Rugby is said to have originated at Rugby School in Warwickshire, England, in 1823 when during a game of football, William Webb Ellis decided to pick up a ball and go with it. Although there is very little evidence to support this theory, the Rugby World Cup Trophy is now named after William Webb Ellis.
In 1863 a collection of boarding schools and clubs decided upon a rule set and 1871 Rugby Football Union was officially formed. That same year, the first ever international match was played between England and Scotland with Scotland taking the win 1-0.
England in white and Scotland in brown, for the first ever international game in 1871
In 1900, rugby union was introduced to the Summer Olympics by Pierre de Coubertin, who had previously refereed the first French domestic championship as well as France's first international game. France, Germany and Great Britain all entered teams for the oplympics, and France won gold by defeating both opponents.
Rugby actually drew the largest crowd at that particular games - it was next played at the 1908 games in London, with Australia winning, by defeating Great Britain.
Even though rugby drew some of the biggest crowds at the games, it was eventually dropped in 1924.
By 1908 all three major Southern Hemisphere nations (New Zealand, Australia and South Africa) had formed teams and sent them on international trips to play against the Northern Hemisphere nations. As a side fact, the first time the Haka was performed by New Zealand prior to a match was in 1905, which the Welsh responded to by having Teddy Morgan sing the Welsh national anthem. Soon enough the crowd joined in, which was the first time a national anthem was sung prior to a sporting event.
The Rugby World Cup
The first Rugby World Cup was played in 1987 and was held in Australia and New Zealand - both semi-finals were played in Australia while the final was played in New Zealand, with the All Blacks defeating France in the final.
First Rugby World Cup 1987
England hosted the second world cup, losing to Australia in the final.
By the 3rd rugby world cup, South Africa were back from international exile, and were able to not only host the tournament, but also beat the All Blacks in the final. The tournament became a turning point for South Africa as well, as then President Nelson Mandela, was able to hand over the William Webb Ellis trophy, to Francois Pienaar, dressed in a Springbok jersey which had long been a symbol of apartheid.
The 4th world cup was held in Wales. Australia won the tournament by defeating France in the final after France had made a massive come back by defeating the All Blacks in the semi-finals.
Australia hosted the 5th tournament, and for the 3rd time in world cup history made it to the finals. Most rugby fans will remember this final game, as it was extremely closely fought, going in to extra time, and England ultimately winning after an epic last minute drop goal by Johnny Wilkinson.

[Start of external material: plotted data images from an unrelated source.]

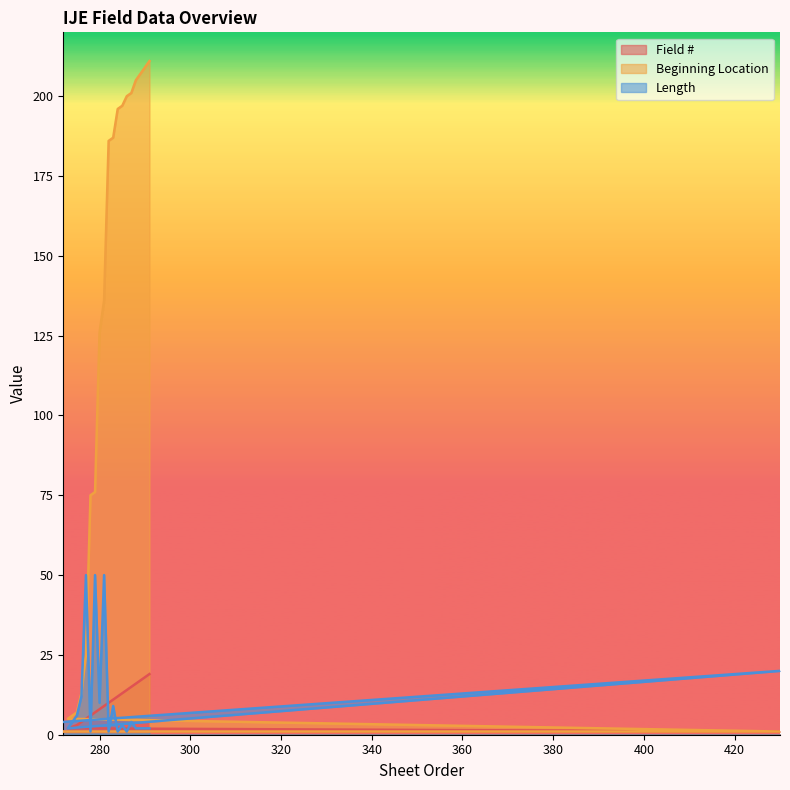

What is the highest value of the Field # series?

19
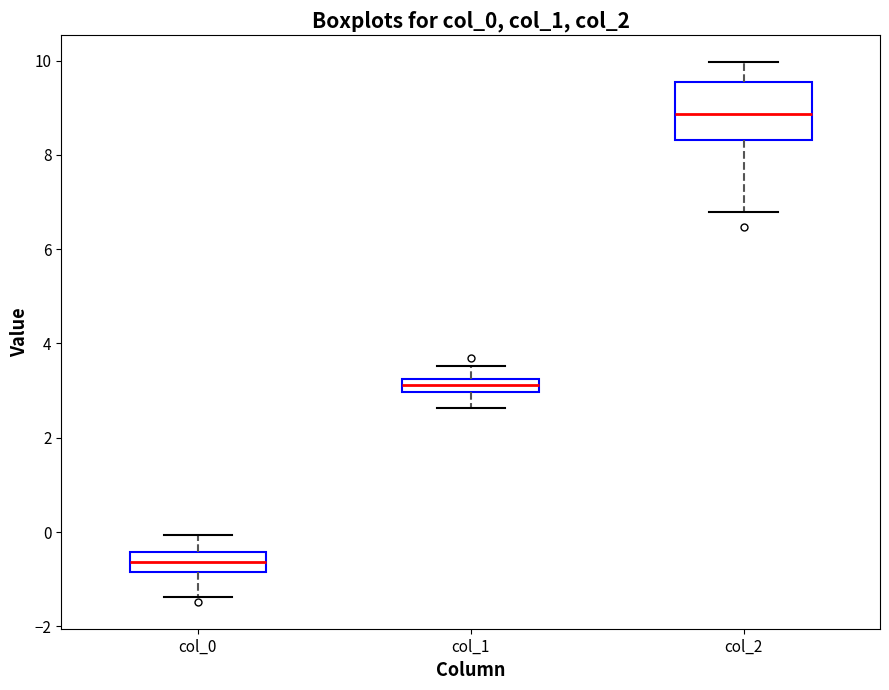

Where is the lower edge of the box for col_1 on the y-axis? The values are not printed on the chart, so give them approximately, as read against the axis.

3.0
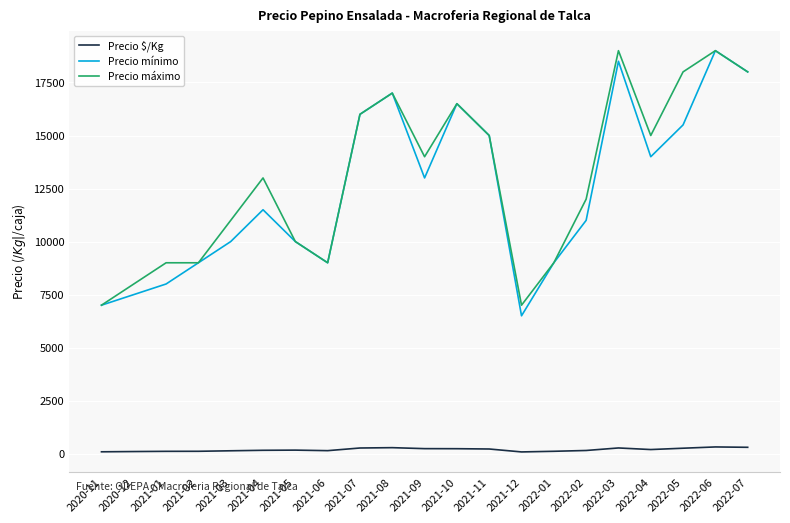

What is the total value across all series at 2021-06?

18142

Johnny Wilkinson's winning kick 2003.
This rugby world cup was hosted by France, however some matches were also played in Wales and Scotland. South Africa ended up claiming their second win, by defeating England in the finals.
The All Blacks hosted the 2011 rugby world, and claimed the William Webb Ellis trophy after a very close game, defeating France 8-7 in the finals.
England hosted the 2015 world cup. The home nation were set as favorites, however they had a disappointing campaign. The All Blacks played Australia in the final, not only beating them and re-gaining their title, but becoming the first ever team in rugby world cup history to win three titles, as well as defend their title.
Re-introduction to the Olympics
In 2009 the International Olympic Committee voted to return a form of rugby to the Olympics and Rugby Sevens was officially back on the scene, in the 2016 Rio Janeiro games.